+++ TEXT SECTION +++

I would go with the water-steel combo, but, looking at type coverage, bulky waters just destroy us regardless of the set we use. Slowbro can easily out stall us, and defeat us. I too like the electric/fairy option, however, I feel for CM, this isn't the best. Electric fairy is nice, but then it is hindered by EQ users, and they are abundant. Also, as a dragon dancer, it has to rely on play rough, with isn't the best. For me, fairy isn't the way to go for mixed threats. And I agree with NumberCruncher, priority is important for it to stop revenge killers.

Looking at the types, I see these as having reliable and good special and physical STABs. This would be it's main STAB IMO.

Ground: EQ and earth power
Electric: Thunderbolt and fusion bolt (As it seems to be allowed)
Water: Surf/Scald and waterfall <- Gets Aqua Jet
Steel: flash cannon and iron head
Dragon: Dragon pulse and Dragon claw/outrage
Fighting: Aura sphere (Is it allowed?) and close combat <-Gets a physical and special
Grass: Giga drain/energy ball and leaf blade/seed bomb
Dark: Dark pulse and knock off <- gets sucker punch
Poison: sludge bomb/wave and poison jab
Normal: Tri Attack (Inc nature power)/hyper voice and Return <- gets extreme speed.
Bug: Bug buzz and x-scissor

Ghost: Shadow ball and Shadow claw/phantom force <- gets shadow sneak

Ghost gets a weaker physical selection, but, it gets coverage similar to dragon (Resisted by one, immune against one), and with its 2 immunities, it would be a good starting base for us. Also, it is immune to gothitelle's shadow tag, letting us escape if it wants to try trap us and trick us on a choiced item or something.

If it gets refridgerate/pixilate/aerialate, these get the good STABs of normal.

+++ DATA SECTION +++

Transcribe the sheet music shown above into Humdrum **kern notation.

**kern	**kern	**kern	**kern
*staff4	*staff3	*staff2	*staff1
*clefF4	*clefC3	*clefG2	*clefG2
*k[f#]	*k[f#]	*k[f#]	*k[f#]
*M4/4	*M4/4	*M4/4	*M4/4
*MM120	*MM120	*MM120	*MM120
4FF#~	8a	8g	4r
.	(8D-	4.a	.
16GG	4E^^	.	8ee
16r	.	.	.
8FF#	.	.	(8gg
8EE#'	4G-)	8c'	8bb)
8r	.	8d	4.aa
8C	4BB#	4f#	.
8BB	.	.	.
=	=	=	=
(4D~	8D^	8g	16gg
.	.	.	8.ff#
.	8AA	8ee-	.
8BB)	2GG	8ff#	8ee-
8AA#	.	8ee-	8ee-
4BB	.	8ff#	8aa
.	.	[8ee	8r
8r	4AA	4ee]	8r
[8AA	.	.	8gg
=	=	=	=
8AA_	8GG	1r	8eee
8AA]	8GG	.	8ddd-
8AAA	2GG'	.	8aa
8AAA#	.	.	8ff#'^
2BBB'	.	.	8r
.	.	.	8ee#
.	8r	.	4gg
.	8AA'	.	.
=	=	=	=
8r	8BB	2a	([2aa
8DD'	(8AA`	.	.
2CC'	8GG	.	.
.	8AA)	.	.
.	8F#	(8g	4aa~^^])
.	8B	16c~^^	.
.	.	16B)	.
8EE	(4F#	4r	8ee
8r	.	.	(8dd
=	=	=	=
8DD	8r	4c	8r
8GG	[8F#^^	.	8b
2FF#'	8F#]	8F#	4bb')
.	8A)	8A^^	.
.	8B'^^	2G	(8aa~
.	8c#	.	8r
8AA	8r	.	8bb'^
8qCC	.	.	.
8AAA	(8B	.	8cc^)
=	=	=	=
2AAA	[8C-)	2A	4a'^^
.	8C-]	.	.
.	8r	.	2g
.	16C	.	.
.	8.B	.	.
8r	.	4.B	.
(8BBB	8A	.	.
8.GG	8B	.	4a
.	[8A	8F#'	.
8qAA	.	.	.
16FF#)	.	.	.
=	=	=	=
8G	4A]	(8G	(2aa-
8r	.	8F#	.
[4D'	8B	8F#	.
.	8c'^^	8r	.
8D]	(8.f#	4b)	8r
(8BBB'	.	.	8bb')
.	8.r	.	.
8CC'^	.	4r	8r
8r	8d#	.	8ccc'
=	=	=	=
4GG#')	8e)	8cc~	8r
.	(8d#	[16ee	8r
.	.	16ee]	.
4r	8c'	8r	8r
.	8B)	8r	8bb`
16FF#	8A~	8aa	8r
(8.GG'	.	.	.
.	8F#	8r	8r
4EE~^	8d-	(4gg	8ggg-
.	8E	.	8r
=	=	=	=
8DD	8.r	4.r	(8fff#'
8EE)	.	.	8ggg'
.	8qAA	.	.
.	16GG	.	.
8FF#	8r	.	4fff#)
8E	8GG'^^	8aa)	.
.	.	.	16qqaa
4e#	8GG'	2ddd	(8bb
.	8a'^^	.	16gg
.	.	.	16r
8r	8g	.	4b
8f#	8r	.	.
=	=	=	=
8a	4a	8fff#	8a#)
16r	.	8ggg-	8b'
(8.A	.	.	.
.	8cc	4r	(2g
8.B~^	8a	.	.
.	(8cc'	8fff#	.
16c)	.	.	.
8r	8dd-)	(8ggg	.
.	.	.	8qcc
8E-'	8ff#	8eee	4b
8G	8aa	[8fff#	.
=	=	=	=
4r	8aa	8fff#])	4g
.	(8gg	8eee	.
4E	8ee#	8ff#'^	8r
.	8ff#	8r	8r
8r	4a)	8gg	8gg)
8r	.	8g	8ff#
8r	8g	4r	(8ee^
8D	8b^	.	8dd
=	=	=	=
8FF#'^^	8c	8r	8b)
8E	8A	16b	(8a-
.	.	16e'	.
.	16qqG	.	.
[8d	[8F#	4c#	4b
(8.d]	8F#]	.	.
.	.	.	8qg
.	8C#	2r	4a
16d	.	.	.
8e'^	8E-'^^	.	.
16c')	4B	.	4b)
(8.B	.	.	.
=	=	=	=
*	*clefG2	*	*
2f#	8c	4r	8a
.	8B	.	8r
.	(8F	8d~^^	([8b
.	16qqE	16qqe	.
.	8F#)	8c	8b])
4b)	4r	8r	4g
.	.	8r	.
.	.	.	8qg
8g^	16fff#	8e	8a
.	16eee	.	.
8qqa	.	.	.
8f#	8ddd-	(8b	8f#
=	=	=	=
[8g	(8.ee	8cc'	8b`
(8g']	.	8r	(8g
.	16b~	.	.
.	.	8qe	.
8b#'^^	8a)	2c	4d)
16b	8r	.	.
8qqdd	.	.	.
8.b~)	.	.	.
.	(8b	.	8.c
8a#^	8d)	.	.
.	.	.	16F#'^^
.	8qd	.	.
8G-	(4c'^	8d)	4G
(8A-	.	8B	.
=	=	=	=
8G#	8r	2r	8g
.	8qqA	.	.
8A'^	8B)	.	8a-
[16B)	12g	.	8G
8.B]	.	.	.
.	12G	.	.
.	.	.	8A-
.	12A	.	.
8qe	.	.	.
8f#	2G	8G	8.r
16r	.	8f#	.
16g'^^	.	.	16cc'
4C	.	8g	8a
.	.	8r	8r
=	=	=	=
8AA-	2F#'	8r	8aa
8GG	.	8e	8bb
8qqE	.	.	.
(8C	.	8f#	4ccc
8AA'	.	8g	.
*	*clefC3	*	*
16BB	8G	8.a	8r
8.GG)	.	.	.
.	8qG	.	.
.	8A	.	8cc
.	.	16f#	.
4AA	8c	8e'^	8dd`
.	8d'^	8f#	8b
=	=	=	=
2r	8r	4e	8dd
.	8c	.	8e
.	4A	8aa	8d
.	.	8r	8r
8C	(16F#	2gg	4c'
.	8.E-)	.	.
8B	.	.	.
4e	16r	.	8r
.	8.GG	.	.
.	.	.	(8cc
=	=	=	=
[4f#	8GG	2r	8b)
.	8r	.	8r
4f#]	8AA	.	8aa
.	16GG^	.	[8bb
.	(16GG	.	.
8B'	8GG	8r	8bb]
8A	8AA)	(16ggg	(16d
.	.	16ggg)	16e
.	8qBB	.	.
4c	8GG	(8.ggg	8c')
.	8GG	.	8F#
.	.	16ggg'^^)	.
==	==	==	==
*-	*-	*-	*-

+++

**BRIEF 1:** From the type discussion, list each move that an arrow in the type-by-type rundown says a type gets.
**BRIEF 2:**
Does the type discussion support each statement? Answer yes or no, and quote the words that settle it.
(a) Slowbro can out-stall the team.
(b) Ghost has a stronger physical selection.
(c) EQ users hinder an electric/fairy typing.
The entries have nothing to do with the type discussion.

**EXPECTED OUTPUT 1:** Aqua Jet (Water), sucker punch (Dark), extreme speed (Normal), shadow sneak (Ghost)

**EXPECTED OUTPUT 2:**
(a) Yes: "Slowbro can easily out stall us, and defeat us."
(b) No: "Ghost gets a weaker physical selection"
(c) Yes: "Electric fairy is nice, but then it is hindered by EQ users"